> [WORK TO COMPLETE]: In the copy, include all of the listing exactly and none of its pictures.

> [DATA EXTRACT]:
BEGIN

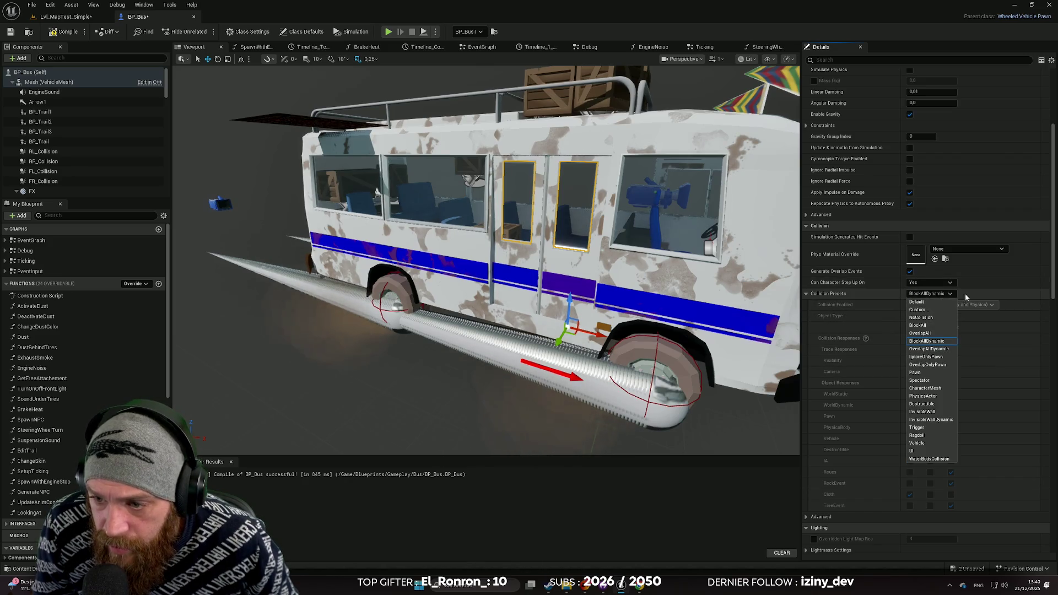
pyautogui.click(930, 319)
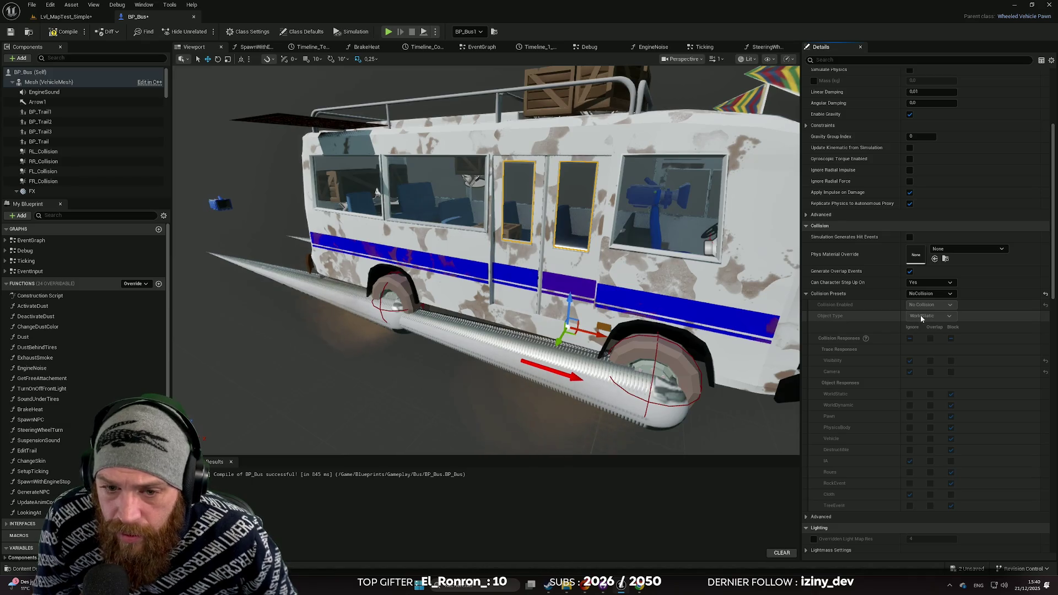
# - Recompile and save BP_Bus, then return to the Lvl_MapTest_Simple level
pyautogui.click(73, 33)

END

> [EXERCISE RESPONSE]:
pyautogui.click(930, 319)
# - Recompile and save BP_Bus, then return to the Lvl_MapTest_Simple level
pyautogui.click(73, 33)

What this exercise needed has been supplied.